» What is needed: Retype word for word the lines of the data below, from the first to the one bearing "entregas de ultima milla.", with that one included.
══ Data excerpts ══
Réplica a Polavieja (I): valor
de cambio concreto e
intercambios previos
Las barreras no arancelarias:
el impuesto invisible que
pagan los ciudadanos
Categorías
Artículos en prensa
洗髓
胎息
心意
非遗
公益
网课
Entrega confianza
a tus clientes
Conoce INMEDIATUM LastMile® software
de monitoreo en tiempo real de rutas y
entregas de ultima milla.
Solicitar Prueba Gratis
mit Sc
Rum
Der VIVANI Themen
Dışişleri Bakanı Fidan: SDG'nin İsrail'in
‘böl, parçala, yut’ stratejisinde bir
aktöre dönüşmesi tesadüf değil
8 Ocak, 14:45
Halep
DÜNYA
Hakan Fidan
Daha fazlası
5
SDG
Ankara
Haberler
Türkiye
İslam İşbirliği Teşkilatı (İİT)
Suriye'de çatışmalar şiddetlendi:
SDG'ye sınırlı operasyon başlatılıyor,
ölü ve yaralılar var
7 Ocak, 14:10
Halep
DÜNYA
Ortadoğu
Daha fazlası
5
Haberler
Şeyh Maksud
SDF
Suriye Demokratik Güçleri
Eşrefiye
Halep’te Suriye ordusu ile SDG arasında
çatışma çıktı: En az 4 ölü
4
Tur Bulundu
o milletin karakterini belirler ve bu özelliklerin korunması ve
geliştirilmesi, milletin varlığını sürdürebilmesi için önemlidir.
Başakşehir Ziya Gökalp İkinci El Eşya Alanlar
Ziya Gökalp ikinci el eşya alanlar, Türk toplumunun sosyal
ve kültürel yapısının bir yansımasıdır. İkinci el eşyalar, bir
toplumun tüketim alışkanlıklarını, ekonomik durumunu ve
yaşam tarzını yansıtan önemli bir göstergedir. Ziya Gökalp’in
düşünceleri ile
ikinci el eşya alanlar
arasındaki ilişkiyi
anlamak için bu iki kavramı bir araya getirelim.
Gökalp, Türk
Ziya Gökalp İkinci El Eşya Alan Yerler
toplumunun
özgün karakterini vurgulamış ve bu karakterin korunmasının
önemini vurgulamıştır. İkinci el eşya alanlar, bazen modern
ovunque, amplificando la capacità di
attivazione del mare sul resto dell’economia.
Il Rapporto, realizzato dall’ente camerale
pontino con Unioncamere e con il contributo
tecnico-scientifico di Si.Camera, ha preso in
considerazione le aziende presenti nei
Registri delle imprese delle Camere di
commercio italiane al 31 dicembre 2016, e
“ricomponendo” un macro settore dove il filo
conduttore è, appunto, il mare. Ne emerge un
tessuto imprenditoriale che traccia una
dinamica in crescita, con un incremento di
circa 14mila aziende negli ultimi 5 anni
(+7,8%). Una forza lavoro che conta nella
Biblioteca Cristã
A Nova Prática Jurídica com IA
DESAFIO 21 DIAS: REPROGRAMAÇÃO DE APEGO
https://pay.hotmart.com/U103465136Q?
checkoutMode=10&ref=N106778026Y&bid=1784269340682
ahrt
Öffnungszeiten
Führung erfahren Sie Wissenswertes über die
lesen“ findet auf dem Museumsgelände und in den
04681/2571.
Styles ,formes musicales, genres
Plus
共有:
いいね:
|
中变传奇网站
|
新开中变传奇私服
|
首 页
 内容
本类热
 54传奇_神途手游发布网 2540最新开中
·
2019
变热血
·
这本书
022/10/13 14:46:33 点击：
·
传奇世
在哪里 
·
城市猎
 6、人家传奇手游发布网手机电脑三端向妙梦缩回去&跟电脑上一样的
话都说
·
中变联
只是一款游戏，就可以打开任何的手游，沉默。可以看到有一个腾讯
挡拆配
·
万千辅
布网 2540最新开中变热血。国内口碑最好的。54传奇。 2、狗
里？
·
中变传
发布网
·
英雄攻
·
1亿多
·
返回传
═══
» Solution to the problem:
Réplica a Polavieja (I): valor
de cambio concreto e
intercambios previos
Las barreras no arancelarias:
el impuesto invisible que
pagan los ciudadanos
Categorías
Artículos en prensa
洗髓
胎息
心意
非遗
公益
网课
Entrega confianza
a tus clientes
Conoce INMEDIATUM LastMile® software
de monitoreo en tiempo real de rutas y
entregas de ultima milla.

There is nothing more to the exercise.